Filter the entries that follow, copying every line in which the word "waktu" appears.
━━━ Material provided
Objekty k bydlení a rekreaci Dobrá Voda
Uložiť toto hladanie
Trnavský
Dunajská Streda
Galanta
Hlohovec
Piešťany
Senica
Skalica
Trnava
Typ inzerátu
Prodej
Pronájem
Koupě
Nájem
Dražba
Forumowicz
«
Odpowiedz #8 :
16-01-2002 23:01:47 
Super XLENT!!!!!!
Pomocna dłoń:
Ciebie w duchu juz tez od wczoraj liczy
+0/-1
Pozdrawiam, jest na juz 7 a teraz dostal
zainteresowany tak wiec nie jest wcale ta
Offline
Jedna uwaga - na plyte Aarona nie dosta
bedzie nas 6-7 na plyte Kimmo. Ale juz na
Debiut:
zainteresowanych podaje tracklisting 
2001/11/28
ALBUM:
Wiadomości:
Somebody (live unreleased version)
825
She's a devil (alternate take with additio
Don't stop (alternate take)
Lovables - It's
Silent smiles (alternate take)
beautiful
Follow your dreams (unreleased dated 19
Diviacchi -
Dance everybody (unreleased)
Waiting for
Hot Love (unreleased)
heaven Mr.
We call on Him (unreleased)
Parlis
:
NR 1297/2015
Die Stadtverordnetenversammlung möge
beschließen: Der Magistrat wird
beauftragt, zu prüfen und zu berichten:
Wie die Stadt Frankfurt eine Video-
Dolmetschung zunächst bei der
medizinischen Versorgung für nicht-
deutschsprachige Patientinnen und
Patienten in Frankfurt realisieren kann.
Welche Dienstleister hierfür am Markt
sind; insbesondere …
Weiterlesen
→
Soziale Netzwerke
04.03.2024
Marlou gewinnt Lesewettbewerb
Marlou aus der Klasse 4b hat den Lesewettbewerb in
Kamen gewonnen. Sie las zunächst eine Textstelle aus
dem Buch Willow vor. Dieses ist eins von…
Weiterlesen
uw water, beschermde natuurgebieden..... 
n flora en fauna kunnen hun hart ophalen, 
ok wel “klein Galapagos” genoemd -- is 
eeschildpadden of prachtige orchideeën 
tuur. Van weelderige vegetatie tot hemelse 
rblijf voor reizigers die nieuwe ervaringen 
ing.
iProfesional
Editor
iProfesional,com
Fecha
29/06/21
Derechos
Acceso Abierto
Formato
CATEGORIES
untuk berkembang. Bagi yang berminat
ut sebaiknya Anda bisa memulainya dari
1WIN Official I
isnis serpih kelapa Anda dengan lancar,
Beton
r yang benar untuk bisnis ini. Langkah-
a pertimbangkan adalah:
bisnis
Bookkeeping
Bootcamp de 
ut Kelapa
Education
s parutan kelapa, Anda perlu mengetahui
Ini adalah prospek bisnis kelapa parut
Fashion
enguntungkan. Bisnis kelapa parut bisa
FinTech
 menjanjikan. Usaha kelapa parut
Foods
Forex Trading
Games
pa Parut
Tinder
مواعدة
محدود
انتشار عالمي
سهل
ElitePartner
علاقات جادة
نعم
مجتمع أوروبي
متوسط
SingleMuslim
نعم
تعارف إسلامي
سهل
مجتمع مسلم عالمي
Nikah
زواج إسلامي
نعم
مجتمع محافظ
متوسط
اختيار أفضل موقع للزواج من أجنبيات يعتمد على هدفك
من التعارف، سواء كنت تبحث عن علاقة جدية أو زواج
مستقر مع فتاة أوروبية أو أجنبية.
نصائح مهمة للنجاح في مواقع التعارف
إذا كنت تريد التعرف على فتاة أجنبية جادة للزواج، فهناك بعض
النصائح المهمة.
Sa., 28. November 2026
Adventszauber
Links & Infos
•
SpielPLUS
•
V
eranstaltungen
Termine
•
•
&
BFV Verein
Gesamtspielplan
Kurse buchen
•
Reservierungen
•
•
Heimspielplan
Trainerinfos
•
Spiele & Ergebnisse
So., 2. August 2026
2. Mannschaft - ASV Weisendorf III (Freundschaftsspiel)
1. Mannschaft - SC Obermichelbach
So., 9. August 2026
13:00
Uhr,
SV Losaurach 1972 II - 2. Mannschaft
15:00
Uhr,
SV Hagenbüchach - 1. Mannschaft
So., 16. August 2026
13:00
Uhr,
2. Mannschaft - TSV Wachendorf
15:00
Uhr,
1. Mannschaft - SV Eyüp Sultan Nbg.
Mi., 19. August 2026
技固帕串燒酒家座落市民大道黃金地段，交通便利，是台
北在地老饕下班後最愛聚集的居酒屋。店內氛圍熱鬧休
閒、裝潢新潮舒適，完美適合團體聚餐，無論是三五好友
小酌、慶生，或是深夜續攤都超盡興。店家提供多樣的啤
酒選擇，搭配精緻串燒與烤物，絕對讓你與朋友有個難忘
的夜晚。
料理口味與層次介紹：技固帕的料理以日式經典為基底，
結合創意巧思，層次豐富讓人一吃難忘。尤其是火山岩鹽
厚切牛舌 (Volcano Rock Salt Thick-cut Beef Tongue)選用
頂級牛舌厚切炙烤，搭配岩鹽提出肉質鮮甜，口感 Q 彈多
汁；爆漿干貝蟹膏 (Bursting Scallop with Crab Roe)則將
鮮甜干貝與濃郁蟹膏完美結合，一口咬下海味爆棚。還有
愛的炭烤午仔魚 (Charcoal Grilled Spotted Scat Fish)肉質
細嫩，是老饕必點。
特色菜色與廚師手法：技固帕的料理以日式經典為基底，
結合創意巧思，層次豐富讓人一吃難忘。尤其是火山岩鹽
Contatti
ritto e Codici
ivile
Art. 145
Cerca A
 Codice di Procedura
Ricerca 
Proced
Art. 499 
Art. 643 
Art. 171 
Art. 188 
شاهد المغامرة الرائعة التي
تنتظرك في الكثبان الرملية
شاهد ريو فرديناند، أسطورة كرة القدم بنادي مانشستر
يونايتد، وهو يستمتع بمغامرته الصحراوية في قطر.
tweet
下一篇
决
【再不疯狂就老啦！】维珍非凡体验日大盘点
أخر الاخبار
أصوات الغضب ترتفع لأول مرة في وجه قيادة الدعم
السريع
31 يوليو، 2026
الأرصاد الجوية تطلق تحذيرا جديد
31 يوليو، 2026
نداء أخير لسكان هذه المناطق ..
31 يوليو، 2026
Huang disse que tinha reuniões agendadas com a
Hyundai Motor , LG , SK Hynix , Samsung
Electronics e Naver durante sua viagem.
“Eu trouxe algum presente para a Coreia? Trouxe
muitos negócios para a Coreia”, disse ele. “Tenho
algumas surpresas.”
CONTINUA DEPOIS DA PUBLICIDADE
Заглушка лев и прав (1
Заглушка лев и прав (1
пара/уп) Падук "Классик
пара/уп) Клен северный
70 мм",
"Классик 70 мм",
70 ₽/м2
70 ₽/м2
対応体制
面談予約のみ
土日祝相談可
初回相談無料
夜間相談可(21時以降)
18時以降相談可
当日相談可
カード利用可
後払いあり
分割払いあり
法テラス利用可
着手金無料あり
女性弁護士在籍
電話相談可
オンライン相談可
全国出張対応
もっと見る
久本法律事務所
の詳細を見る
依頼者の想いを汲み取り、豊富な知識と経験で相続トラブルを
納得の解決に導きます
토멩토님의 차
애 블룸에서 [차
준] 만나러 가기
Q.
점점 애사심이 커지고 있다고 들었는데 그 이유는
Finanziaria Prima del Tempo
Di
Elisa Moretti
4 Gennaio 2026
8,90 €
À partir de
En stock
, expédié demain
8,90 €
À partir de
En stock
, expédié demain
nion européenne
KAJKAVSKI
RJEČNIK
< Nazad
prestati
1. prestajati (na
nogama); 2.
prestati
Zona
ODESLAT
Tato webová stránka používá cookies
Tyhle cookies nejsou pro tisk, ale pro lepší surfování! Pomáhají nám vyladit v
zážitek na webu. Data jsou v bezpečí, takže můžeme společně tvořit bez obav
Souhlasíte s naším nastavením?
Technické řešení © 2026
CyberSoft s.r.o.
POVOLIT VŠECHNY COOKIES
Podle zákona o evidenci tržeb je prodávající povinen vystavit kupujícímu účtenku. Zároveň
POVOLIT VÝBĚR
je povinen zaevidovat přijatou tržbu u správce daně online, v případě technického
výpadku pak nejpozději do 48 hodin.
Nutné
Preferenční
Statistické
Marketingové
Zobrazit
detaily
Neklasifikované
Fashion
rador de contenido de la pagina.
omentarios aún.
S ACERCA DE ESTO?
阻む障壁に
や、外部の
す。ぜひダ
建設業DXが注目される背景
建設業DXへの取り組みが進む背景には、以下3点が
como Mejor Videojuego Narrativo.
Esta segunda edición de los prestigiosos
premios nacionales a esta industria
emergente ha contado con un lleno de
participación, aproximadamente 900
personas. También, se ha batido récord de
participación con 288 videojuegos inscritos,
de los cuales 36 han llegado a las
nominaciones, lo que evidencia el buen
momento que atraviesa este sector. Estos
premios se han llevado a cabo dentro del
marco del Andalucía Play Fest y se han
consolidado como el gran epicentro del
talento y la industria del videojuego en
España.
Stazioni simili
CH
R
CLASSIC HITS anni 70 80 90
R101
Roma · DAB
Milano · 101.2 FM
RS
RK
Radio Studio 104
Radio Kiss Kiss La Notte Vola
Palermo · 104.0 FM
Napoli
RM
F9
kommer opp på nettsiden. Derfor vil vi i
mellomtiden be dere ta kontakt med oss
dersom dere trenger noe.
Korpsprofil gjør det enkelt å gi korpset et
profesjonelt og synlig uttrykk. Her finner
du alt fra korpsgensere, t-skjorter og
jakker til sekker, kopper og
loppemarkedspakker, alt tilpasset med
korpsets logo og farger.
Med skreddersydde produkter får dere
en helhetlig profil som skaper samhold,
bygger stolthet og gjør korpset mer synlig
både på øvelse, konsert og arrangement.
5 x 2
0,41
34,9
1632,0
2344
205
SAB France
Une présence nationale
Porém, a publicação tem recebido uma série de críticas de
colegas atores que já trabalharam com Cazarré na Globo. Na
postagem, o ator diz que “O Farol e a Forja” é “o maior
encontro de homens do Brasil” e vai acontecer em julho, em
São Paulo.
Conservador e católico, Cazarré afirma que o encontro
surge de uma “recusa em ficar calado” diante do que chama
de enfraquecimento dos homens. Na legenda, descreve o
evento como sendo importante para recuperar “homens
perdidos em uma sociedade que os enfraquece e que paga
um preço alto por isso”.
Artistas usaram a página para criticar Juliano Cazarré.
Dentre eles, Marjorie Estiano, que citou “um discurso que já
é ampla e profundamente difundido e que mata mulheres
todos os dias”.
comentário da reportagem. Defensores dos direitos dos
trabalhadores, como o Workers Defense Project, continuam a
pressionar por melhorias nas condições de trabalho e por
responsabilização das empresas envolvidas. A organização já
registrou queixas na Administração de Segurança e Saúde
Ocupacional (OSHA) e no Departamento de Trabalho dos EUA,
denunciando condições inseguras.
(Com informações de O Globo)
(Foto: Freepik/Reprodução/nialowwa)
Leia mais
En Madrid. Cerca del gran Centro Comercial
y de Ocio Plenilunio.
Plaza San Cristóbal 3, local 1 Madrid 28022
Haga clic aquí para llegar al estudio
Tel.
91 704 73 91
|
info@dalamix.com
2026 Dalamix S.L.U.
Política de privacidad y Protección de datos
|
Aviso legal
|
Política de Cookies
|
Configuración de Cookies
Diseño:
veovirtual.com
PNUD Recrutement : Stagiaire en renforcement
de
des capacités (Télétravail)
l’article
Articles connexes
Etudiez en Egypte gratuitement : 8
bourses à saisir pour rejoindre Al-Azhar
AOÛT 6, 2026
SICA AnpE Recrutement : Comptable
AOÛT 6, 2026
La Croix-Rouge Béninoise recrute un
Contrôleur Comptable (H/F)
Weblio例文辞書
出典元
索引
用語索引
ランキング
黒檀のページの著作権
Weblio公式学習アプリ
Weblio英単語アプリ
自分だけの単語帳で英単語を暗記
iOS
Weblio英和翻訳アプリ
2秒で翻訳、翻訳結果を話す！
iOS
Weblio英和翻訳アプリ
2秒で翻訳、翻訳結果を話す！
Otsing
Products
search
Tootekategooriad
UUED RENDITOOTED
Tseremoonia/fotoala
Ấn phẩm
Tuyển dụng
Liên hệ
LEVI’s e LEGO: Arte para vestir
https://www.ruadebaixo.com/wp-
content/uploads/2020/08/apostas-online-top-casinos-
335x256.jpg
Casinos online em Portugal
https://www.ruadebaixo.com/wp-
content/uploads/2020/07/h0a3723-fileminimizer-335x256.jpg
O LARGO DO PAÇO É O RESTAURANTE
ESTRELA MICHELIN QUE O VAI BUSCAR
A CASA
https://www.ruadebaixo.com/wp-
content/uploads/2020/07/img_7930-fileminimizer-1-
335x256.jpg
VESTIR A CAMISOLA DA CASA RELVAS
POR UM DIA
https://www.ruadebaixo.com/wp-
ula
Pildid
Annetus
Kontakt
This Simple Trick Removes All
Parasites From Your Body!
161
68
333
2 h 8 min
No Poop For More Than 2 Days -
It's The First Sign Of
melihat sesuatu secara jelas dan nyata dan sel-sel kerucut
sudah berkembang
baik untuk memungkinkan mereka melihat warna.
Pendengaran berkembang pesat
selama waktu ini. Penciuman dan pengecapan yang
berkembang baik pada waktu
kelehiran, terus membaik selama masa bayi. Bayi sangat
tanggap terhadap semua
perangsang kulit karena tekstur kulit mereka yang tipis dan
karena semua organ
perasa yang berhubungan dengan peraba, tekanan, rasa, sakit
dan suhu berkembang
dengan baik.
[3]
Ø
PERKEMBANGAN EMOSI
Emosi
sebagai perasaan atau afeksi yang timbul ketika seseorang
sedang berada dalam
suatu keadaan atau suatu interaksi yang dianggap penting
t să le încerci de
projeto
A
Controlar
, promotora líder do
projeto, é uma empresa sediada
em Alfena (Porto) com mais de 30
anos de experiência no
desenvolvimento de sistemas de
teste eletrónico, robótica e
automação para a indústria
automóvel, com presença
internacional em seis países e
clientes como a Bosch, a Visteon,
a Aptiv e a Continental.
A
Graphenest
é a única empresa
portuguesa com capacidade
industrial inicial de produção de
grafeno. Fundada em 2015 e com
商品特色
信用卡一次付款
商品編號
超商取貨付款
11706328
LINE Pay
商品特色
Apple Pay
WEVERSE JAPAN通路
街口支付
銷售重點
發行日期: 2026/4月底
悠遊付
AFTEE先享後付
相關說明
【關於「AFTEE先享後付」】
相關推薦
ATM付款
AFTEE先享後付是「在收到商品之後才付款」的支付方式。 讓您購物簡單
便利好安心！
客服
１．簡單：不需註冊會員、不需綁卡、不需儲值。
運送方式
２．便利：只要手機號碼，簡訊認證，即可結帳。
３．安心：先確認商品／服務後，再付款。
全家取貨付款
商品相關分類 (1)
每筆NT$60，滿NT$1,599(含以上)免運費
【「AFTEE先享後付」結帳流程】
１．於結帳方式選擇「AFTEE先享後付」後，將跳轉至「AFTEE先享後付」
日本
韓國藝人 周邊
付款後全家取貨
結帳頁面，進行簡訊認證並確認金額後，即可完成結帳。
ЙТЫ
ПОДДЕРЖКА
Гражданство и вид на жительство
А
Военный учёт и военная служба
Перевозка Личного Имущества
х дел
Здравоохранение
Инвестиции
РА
━━━━━━
**Result of the exercise:**
selama waktu ini. Penciuman dan pengecapan yang
berkembang baik pada waktu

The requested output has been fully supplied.